We're going to win Illinois...

(applause)

... and Indiana...

(applause)

... and Iowa...

(louder applause)

... and Michigan and Wisconsin!!!

(applause rising to a crescendo)

You are making history in the race of a lifetime!!!

(riotous applause)
  
All that was missing was Howard Dean screaming like a banshee.

So now that the room got a collective shot of adrenalin, it's time to get down to brass tacks.

It's easy to see how Obama's ground game has been so effective, and how the bean counters in his camp have tended to be a step ahead of even the best of political analysts on the national scene.

Volunteers, be they phone bankers or canvassers, fill out tally sheets of how many contacts they made on their lists, and each contact is rated 1-5 on the "Obameter".  1 is someone who is solidly in Obama's camp.  2 is someone leaning in Obama's direction.  3 is undecided.  4 is leaning towards McCain.  And 5 is a McCainiac.

As this data gets pushed back up through the field organization, the campaign gets a very detailed precinct-by-precinct readout on how well they are doing.  National pollsters do not get nearly this granular.

And this is where an enthusiasm gap can really make a difference.  It is easy to get sucked into the national media punditocracy and a handful of bluntly-measured polls and think you're actually getting the picture.  But an enthusiastic corps of volunteers, strategically and comprehensively organized, using classical approaches as well as sophisticated online social networking techniques to reach younger voters, can push those 3's to 2's, those 2's to 1's, and those 1's to being part of the corps of volunteers.  Hillary Clinton had name recognition coming in, but she didn't (or couldn't) build this kind of ground organization and discovered the internet in February.  John McCain doesn't have the means to build such a ground organization, and despite inventing the Blackberry, can't even use a computer.    So the result is the Obama campaign not only getting hands-on in influencing people, but they also have a more comprehensive view of how well they're doing and thus can get much more strategic on the allocation of resources.

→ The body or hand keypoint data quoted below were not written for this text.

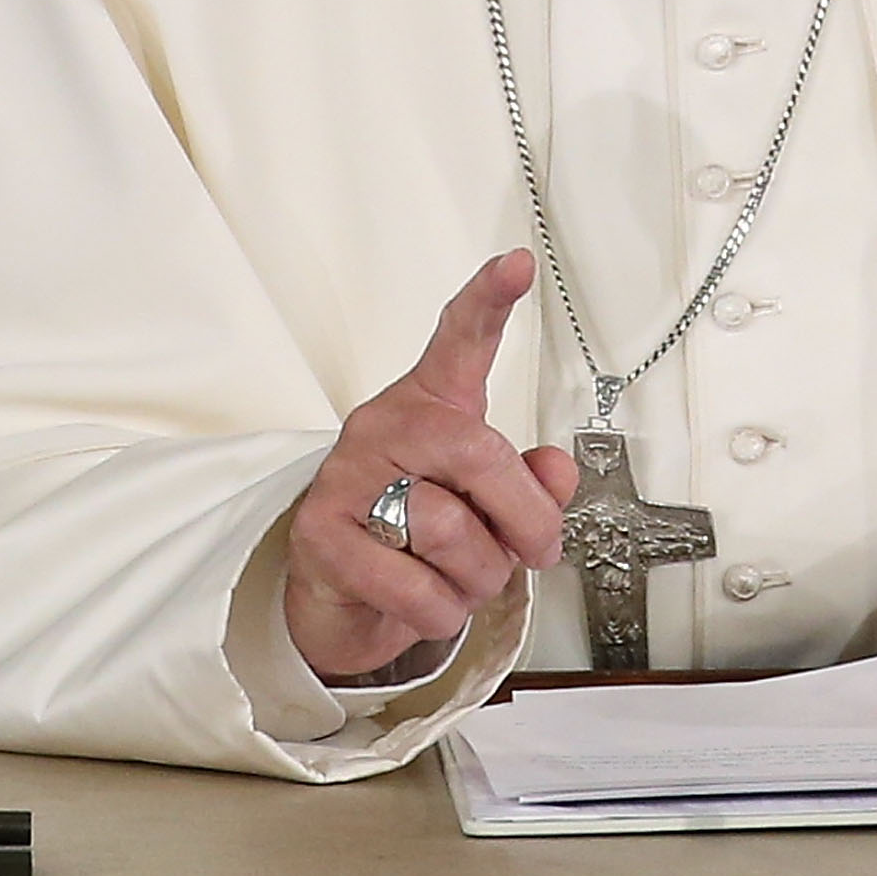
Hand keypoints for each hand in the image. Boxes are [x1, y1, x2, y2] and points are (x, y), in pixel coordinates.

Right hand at [282, 251, 579, 682]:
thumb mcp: (487, 504)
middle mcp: (383, 426)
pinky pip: (414, 588)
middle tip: (532, 552)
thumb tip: (555, 472)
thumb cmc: (420, 532)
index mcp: (431, 404)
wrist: (342, 594)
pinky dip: (439, 612)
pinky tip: (426, 601)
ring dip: (477, 578)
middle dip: (525, 521)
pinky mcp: (320, 536)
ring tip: (460, 578)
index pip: (459, 340)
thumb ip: (531, 485)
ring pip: (449, 531)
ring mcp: (345, 478)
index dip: (489, 300)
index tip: (518, 263)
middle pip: (479, 455)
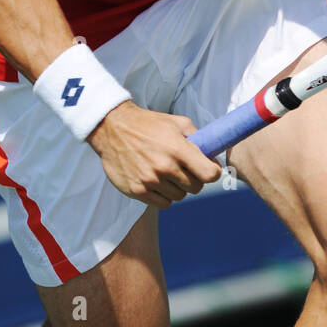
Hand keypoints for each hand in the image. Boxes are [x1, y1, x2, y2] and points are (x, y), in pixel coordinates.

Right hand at [87, 101, 221, 206]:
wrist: (113, 128)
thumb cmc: (148, 124)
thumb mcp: (177, 123)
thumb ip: (198, 138)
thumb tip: (213, 156)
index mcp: (178, 149)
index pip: (209, 174)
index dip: (213, 173)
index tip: (209, 169)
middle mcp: (165, 167)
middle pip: (196, 188)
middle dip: (194, 179)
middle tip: (185, 170)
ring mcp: (150, 181)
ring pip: (180, 197)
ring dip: (178, 187)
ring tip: (168, 174)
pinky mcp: (137, 191)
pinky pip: (163, 204)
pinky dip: (164, 196)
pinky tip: (158, 182)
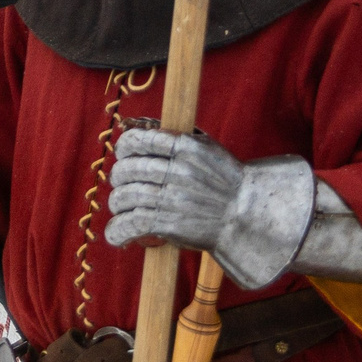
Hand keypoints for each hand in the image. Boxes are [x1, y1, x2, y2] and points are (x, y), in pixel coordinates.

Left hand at [103, 129, 314, 290]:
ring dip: (117, 204)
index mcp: (185, 147)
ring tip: (121, 208)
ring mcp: (172, 198)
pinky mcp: (169, 224)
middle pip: (127, 169)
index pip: (139, 140)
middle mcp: (177, 171)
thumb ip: (176, 137)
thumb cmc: (225, 180)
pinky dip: (117, 231)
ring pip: (124, 197)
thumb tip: (139, 126)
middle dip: (119, 177)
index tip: (123, 154)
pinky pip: (131, 224)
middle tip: (123, 184)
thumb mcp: (206, 148)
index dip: (124, 147)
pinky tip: (117, 235)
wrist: (245, 214)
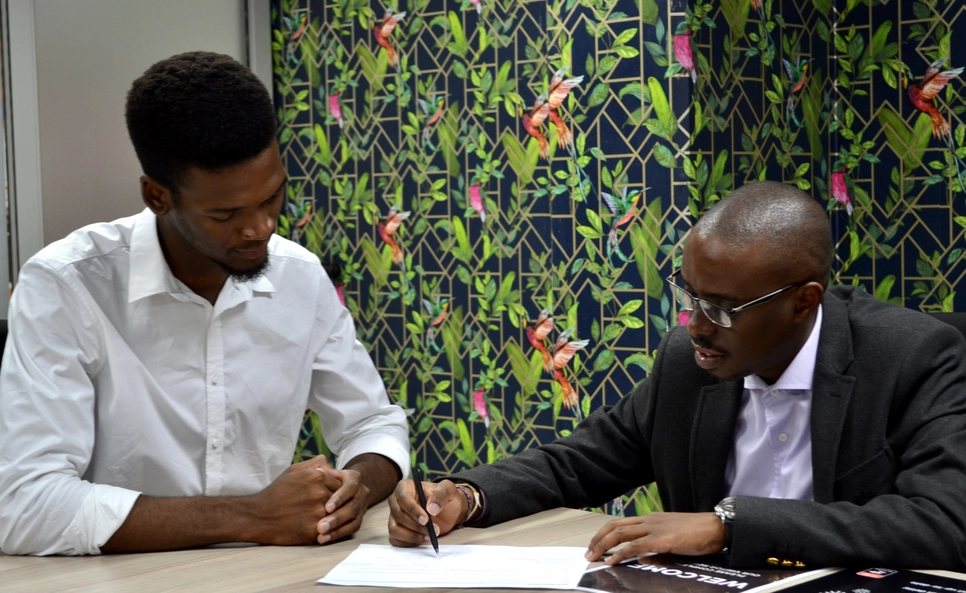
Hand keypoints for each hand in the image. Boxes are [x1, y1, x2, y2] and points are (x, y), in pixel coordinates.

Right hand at [249, 455, 343, 544]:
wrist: (258, 517)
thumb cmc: (276, 493)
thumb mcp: (293, 471)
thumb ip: (315, 465)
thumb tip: (333, 467)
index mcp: (316, 476)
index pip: (340, 483)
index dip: (334, 490)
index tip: (326, 496)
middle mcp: (320, 492)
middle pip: (341, 498)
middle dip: (335, 503)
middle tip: (324, 508)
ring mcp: (318, 511)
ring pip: (337, 514)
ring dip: (332, 517)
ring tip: (320, 518)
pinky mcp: (315, 529)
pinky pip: (330, 529)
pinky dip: (327, 529)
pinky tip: (316, 527)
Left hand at [315, 465, 369, 543]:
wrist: (336, 487)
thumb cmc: (323, 477)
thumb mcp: (321, 469)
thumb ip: (320, 467)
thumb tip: (320, 471)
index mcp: (354, 478)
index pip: (350, 487)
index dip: (339, 498)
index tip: (327, 507)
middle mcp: (362, 492)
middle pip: (353, 506)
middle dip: (337, 517)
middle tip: (321, 526)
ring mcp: (362, 507)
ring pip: (354, 520)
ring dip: (337, 529)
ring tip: (321, 535)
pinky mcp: (358, 519)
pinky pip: (351, 529)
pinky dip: (338, 535)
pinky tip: (324, 539)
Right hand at [387, 479, 465, 546]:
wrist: (449, 511)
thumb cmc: (446, 497)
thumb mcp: (448, 490)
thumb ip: (441, 495)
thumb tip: (431, 509)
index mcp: (405, 487)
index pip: (403, 498)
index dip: (413, 510)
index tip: (426, 520)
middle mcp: (397, 501)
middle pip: (398, 515)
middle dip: (416, 526)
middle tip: (433, 530)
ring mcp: (395, 517)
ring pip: (394, 529)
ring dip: (411, 536)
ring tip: (429, 537)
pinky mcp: (398, 530)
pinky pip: (395, 540)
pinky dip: (408, 543)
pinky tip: (422, 540)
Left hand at [585, 512, 725, 563]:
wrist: (717, 527)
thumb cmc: (699, 532)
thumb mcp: (673, 536)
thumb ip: (656, 544)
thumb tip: (642, 556)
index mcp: (652, 519)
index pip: (621, 523)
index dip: (605, 533)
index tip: (596, 544)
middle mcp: (649, 520)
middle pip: (615, 526)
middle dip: (598, 539)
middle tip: (588, 553)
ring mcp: (654, 528)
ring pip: (620, 533)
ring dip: (603, 545)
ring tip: (594, 557)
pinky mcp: (661, 539)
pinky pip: (635, 546)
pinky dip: (620, 553)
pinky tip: (612, 561)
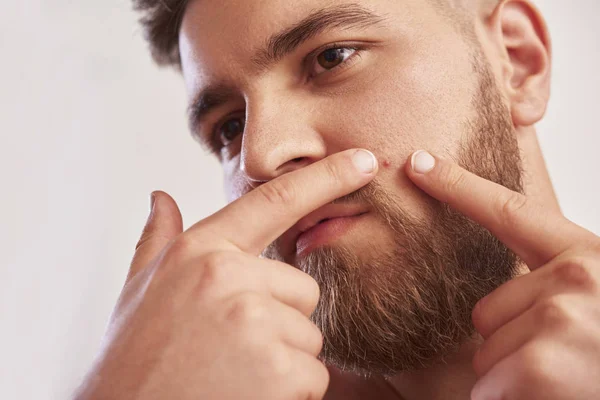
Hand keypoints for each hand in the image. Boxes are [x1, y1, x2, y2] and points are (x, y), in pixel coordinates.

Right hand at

Of course, as this was all explained, I wondered aloud if perhaps the most strategic approach with the 4's might not be to encourage them to vote for Bob Barr.  Just as anti-establishment votes that went to Ralph Nader in 2004 were virtual votes for George Bush because they were votes that would have otherwise gone to John Kerry, a vote for Bob Barr in 2008 is a conservative vote siphoned right out of McCain's tank.  It seems to me like it would be easier to convince a McCain lean to vote for Barr than to come over to the, ahem, dark side.

I got nowhere with this.  I'll try again tomorrow.

We closed out the day with the actual mechanics of organizing a canvass or running a phone bank... mostly common sense, but at least getting everyone on the same page.

Before we broke, we got a visit from US Rep. Danny Davis (D-IL 7th), who gruffly and inarticulately commended us all for getting involved, bragged about how great the politics are in his district (given the history of Chicago politics, I'm not sure if this is a good thing), and generally displayed slightly less polish the the remnants of a 1977 Ford Pinto in a red state back yard.

I don't know what I think of any of this yet, but I do like not having to take Chuck Todd's word for it.